**Records shown**
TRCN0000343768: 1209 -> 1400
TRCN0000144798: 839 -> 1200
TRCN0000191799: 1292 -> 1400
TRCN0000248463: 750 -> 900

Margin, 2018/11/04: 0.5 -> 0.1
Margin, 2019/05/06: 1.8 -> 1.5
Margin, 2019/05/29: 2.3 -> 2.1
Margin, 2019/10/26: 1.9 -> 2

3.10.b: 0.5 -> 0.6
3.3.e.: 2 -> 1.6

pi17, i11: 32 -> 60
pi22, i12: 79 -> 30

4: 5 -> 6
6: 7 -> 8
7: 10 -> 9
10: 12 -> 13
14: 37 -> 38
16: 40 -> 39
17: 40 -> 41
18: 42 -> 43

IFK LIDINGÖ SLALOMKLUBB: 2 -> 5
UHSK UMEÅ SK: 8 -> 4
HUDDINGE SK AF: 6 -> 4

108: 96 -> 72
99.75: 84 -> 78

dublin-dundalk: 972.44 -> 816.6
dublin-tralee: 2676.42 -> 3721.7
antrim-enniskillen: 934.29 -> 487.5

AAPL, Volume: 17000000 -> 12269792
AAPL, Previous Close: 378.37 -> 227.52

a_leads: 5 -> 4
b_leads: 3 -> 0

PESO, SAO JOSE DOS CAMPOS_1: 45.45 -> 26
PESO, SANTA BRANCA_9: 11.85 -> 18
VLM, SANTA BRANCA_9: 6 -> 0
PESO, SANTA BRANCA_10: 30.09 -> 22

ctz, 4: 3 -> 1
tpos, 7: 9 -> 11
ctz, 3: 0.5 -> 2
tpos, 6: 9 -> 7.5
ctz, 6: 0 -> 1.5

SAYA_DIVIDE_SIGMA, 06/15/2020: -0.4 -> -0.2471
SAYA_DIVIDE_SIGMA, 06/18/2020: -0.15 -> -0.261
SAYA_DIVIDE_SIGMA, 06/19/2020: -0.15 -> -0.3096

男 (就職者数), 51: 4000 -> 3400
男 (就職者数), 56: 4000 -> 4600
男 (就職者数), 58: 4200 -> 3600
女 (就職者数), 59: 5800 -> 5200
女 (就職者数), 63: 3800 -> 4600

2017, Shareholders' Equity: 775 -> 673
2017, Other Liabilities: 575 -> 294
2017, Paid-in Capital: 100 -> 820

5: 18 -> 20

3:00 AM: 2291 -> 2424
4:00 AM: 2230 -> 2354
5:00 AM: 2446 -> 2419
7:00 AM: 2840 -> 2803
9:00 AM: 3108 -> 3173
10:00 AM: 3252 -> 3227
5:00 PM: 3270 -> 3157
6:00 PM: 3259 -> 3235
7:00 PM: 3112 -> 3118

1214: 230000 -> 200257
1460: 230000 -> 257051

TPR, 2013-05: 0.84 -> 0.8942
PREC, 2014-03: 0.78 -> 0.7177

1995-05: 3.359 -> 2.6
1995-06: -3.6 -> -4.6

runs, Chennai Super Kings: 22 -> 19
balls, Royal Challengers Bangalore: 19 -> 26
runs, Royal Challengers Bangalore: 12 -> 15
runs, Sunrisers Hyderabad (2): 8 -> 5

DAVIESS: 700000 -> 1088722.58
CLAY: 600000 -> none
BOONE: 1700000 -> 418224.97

**What you will do**
Please report every line in the entries above that holds the string "SANTA".

**Problem solution**
PESO, SANTA BRANCA_9: 11.85 -> 18
VLM, SANTA BRANCA_9: 6 -> 0
PESO, SANTA BRANCA_10: 30.09 -> 22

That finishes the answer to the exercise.